23 Corrie & Anor v MacDermott [1914] AC 1056; 18 CLR 511 is authority for the proposition that it is necessary to take into account the extent to which restrictions affect the value of land. In MacDermott v Corrie (1913) 17 CLR 223, Barton ACJ explained the relevant principle in the following terms (at 237):
[The dispossessed owners] are not to be put in a better position than they would have held if the land had not been taken from them. Hence any restriction or other circumstance which diminishes the value in their hands must be allowed for in arriving at the value.
24 In the Privy Council, Lord Dunedin said (at 514):
The value which has to be assessed is the value to the old owner who parts with his property, not the value to the new owner which takes it over. If, therefore, the old owner holds the property subject to restrictions it is a necessary point of inquiry how far these restrictions affect value.
25 Corrie v MacDermott has been consistently followed and applied in both the Court of Appeal and in this Court. In Hornsby Shire Council v Roads and Traffic Authority of New South Wales (1998) 100 LGERA 105, Stein JA described the restrictions applicable to land which is classified as community land under the LG Act in the following terms (at 107):
The Local Government Act [1993], Chapter 6, Part 2, deals with "public land" vested in a council. The LG Act provides that all such public land must be classified as either "community" or "operational". If land is classified as "community land", it cannot be reclassified except by the process of making a local environmental plan under the Environmental Planning and Assessment Act 1979 (NSW) (the Planning Act ). Moreover, s 29 of the LG Act provides that a council must arrange a public hearing under s 68 of the Planning Act in respect of any such proposal. Prior to the LG Act,, there was no concept of "community land". No similar provision is to be found in the 1919 LG Act .
A number of restrictions on the use and dealing with community land are to be found in Div 2 of Pt 2, Ch 6. First, such land can only be used and managed in accordance with a plan of management. The LG Act lays down detailed requirements for the content of management plans and for community participation in their making. The most severe restriction on the use to which community may be put is to be found in s 45. This provides that a council cannot "sell, exchange or otherwise dispose of community land". Further, a lease or licence of such land by a council is severely restricted by ss 46 and 47.
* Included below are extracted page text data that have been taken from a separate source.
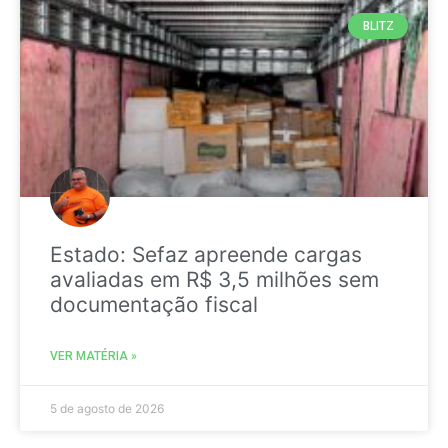
BLITZ
Estado: Sefaz apreende cargas
avaliadas em R$ 3,5 milhões sem
documentação fiscal
VER MATÉRIA »
5 de agosto de 2026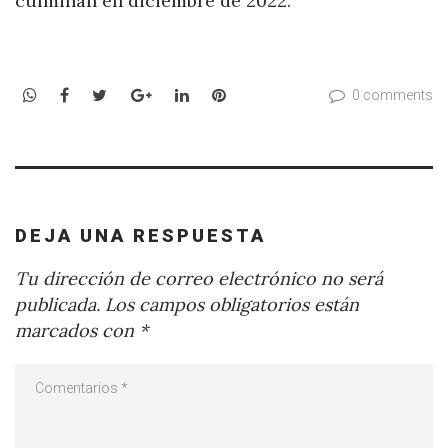
culminan en diciembre de 2022.
WhatsApp
Facebook
Twitter
Google+
LinkedIn
Pinterest
0 comments
DEJA UNA RESPUESTA
Tu dirección de correo electrónico no será
publicada.
Los campos obligatorios están
marcados con
*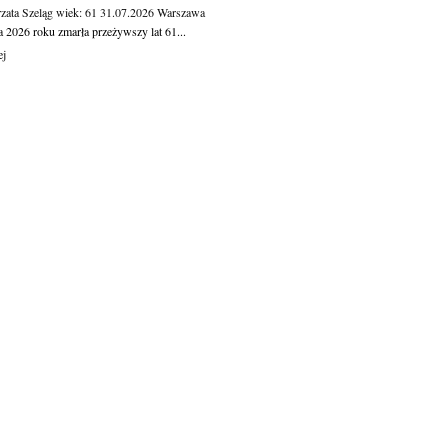
zata Szeląg
wiek: 61
31.07.2026
Warszawa
a 2026 roku zmarła przeżywszy lat 61...
ej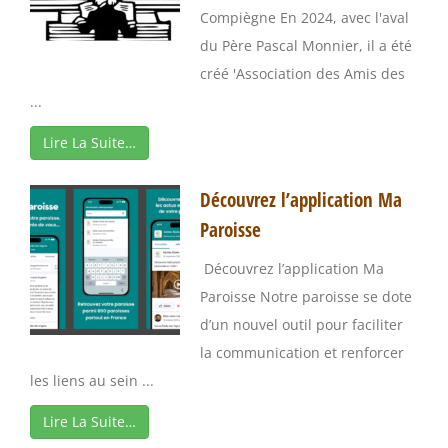
Compiègne En 2024, avec l'aval
du Père Pascal Monnier, il a été
créé 'Association des Amis des
...
Lire La Suite…
Découvrez l’application Ma
Paroisse
Découvrez l’application Ma
Paroisse Notre paroisse se dote
d’un nouvel outil pour faciliter
la communication et renforcer
les liens au sein ...
Lire La Suite…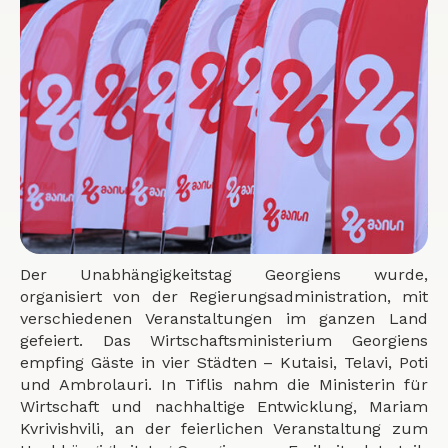
Der Unabhängigkeitstag Georgiens wurde,
organisiert von der Regierungsadministration, mit
verschiedenen Veranstaltungen im ganzen Land
gefeiert. Das Wirtschaftsministerium Georgiens
empfing Gäste in vier Städten – Kutaisi, Telavi, Poti
und Ambrolauri. In Tiflis nahm die Ministerin für
Wirtschaft und nachhaltige Entwicklung, Mariam
Kvrivishvili, an der feierlichen Veranstaltung zum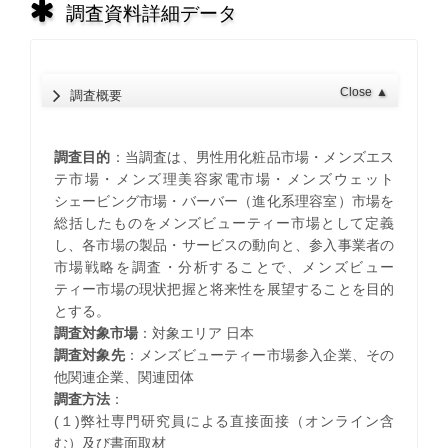
調査資料詳細データ
Close
▲
調査概要
調査目的
：当調査は、男性用化粧品市場・メンズエス
テ市場・メンズ理美容家電市場・メンズウェット
シェービング市場・バーバー（進化系理容室）市場を
総括したものをメンズビューティー市場として定義
し、各市場の製品・サービスの動向と、参入事業者の
市場戦略を調査・分析することで、メンズビュー
ティー市場の現状把握と将来性を展望することを目的
とする。
調査対象市場
：対象エリア 日本
調査対象先
：メンズビューティー市場参入企業、その
他関連企業、関連団体
調査方法
：
(１)弊社専門研究員による直接面接（オンライン含
む）及び書面取材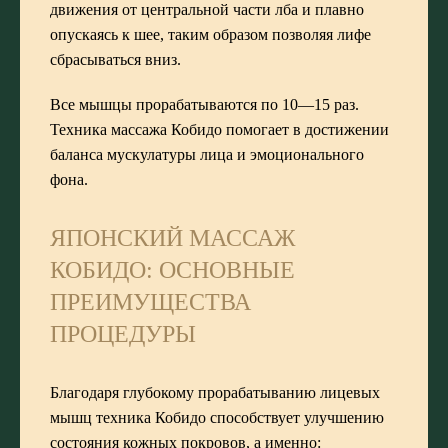
движения от центральной части лба и плавно
опускаясь к шее, таким образом позволяя лифе
сбрасываться вниз.
Все мышцы прорабатываются по 10—15 раз.
Техника массажа Кобидо помогает в достижении
баланса мускулатуры лица и эмоционального
фона.
ЯПОНСКИЙ МАССАЖ
КОБИДО: ОСНОВНЫЕ
ПРЕИМУЩЕСТВА
ПРОЦЕДУРЫ
Благодаря глубокому прорабатыванию лицевых
мышц техника Кобидо способствует улучшению
состояния кожных покровов, а именно: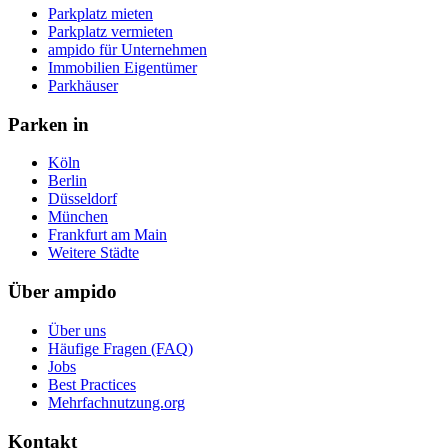
Parkplatz mieten
Parkplatz vermieten
ampido für Unternehmen
Immobilien Eigentümer
Parkhäuser
Parken in
Köln
Berlin
Düsseldorf
München
Frankfurt am Main
Weitere Städte
Über ampido
Über uns
Häufige Fragen (FAQ)
Jobs
Best Practices
Mehrfachnutzung.org
Kontakt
26 Stein JA then said, Priestly JA and Sheppard AJA concurring (at 107):
The appellant accepts that the classification of the parcels as "community land" under the LG Act constitutes a restriction which is relevant to the determination of compensation upon resumption. Corrie v MacDermott (at 1062) is authority for the proposition that it is necessary to determine to what extent the restrictions affect the value of the land. The chance of those restrictions being discharged must also be considered (at 1064).
27 The trial judge in the Hornsby case had applied Corrie v MacDermott and valued the land, having regard to the restrictions in that case, as being one-third of the open space valuations. As to this, Stein JA said (at 108-109):
It seems apparent that His Honour was "valuing" the restriction at two-third of the market value. That is, he concluded that the depressive effect of the restriction reduced the market value to one-third. In doing so, his Honour properly applied Kitto J in Royal Sydney Golf Club v Commissioner of Taxation (Cth) (at 391).
…
I can discern no error of law in his Honour's valuation of the restriction of the classification of community land and his determination of the chance of the restriction being discharged.
28 In Roads and Traffic Authority of New South Wales v Hurstville City Council (2001) 112 LGERA 223 Mason P, Sheller and Powell JJA concurring, said (at 226 [14]):
Market value was to be determined on the basis of highest and best use. This meant that, if the parkland were to be placed for sale on the open market, it would be sold subject to the open space zoning and the statutory restrictions touching this particular community land, each of which placed significant restraints upon the exploitation of the land. It is common ground that what is to be valued in the present case is the value of the land to the respondent under the statutory conditions upon which the land was held at the time of resumption (see generally Corrie v MacDermott [1914] AC 1056 and Hornsby Shire Council v Roads and Traffic Authority (NSW) (1998) 100 LGERA 105 at 107).
29 In Ashfield Municipal Council v Roads and Traffic Authority of New South Wales (2001) 117 LGERA 203, Davies AJA, Mason P and Heydon JA concurring on this point, after referring to the Hornsby case and to Corrie v MacDermott (inter alia) said (at 230):
It was, therefore, necessary for the trial judge to take into account, insofar as they were relevant, any restrictions placed upon the use of the lands, any restrictions imposed upon the sale of the lands and any restrictions imposed upon the disposition of the proceed of sale.
30 In the Ashfield case the Court of Appeal held however, that the primary judge erred in applying the two-thirds discount which had been applied in the Hornsby case without considering the particular facts in the case before him. As Davis AJA said (at 231): "Every case turns on its own facts".